Prof De Coppi said that pig heart valves have been used to extend and save the lives of patients for more than 50 years.

“I believe we are now standing at a similar new frontier in regenerative medicine,” he added.
“We designed the study to do exactly what can be done eventually in children.”
Two-year-old Casey McIntyre, from London, was born with 11cm of his food pipe missing.
His mother, Silviya Lukanova, 38, said: “He’s had major operation after major operation as we simply couldn’t get the gap to close using his own tissue.
“After being referred to Gosh, we had the best option at the time – pulling up his stomach to close the gap but it’s been a long road and he still has a feeding tube while he develops his swallowing.

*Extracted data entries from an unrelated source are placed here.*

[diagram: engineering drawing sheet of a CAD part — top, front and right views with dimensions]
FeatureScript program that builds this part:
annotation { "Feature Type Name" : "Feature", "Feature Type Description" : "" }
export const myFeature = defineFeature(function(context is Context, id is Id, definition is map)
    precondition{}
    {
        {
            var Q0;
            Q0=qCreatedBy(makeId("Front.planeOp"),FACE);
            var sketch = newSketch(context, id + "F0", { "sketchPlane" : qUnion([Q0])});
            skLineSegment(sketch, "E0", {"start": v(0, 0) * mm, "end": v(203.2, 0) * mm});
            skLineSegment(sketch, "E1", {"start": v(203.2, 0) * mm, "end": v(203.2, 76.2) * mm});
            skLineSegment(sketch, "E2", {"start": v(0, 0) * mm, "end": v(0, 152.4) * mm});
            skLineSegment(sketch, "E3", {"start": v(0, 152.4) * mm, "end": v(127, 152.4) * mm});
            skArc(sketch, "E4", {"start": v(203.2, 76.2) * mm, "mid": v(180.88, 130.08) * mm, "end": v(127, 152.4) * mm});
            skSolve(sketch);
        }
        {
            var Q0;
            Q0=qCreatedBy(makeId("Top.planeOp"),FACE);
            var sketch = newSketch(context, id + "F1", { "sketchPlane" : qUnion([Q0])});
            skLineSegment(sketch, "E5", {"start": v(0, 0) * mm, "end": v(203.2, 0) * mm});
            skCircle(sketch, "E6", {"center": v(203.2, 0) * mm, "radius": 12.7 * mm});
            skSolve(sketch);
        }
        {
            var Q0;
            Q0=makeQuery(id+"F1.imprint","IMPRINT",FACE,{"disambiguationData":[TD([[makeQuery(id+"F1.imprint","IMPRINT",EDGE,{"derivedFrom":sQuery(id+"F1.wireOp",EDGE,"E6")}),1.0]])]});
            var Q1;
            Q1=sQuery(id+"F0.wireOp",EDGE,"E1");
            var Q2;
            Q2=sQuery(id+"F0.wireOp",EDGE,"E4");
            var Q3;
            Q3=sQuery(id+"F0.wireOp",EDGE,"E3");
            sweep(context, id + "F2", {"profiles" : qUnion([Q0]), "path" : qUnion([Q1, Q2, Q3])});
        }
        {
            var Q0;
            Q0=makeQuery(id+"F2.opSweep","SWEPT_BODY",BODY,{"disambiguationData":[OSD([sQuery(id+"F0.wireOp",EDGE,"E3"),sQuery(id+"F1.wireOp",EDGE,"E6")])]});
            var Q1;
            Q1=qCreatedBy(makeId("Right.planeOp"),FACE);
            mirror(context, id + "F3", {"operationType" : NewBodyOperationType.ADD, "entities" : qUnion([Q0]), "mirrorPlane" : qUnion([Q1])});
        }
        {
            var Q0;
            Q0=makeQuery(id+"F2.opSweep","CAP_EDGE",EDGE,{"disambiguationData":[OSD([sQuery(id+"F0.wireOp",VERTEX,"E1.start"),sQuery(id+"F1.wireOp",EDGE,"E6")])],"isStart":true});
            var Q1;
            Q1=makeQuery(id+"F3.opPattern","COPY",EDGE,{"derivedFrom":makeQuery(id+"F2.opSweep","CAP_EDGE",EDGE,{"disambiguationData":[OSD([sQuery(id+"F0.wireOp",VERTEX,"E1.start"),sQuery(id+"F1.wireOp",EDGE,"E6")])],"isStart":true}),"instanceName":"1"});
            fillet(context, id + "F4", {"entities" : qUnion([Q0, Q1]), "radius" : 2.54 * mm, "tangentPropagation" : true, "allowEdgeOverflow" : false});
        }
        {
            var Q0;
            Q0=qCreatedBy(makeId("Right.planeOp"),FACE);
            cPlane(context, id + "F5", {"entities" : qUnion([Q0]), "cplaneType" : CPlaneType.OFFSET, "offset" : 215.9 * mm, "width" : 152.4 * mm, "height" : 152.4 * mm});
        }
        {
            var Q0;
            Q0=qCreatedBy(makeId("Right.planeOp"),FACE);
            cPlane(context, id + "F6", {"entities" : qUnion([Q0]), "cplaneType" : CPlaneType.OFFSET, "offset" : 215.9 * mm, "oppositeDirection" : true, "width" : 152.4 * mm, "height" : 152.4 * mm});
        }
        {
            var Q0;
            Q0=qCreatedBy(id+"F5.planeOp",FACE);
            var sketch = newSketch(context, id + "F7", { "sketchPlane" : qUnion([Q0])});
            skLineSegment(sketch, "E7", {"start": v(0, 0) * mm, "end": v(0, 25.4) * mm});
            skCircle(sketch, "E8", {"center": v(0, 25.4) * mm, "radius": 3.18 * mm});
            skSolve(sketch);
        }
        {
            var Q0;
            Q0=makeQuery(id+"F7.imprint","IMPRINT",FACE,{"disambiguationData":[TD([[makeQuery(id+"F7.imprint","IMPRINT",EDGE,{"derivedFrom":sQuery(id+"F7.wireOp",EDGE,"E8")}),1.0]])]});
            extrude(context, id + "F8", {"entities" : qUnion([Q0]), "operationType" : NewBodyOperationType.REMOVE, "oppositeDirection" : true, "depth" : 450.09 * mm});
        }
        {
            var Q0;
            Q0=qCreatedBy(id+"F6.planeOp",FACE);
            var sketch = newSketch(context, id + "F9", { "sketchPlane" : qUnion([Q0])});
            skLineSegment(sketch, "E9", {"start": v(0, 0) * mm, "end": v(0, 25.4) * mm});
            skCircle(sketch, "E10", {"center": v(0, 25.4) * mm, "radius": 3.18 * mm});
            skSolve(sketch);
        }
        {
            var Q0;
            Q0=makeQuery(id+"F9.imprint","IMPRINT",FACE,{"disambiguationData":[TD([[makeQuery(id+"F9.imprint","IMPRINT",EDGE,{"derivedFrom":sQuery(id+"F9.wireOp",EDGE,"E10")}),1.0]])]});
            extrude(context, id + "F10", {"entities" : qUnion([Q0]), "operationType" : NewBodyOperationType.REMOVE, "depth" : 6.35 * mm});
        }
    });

“The repeated surgeries have left him with some damage to his vocal cords so he’s developing his speech and noise-making to catch up. Once he’s eating enough through his mouth, we’ll be able to take his tube out.”
Casey’s father, Sean Mcintyre, 35, said the memories of their son’s treatment “will never leave” the couple.
“Whatever the team did for him was really a miracle but the idea that there could be one operation early in your child’s life, that could transplant a working piece of oesophagus, and then we could move on would be life-changing.”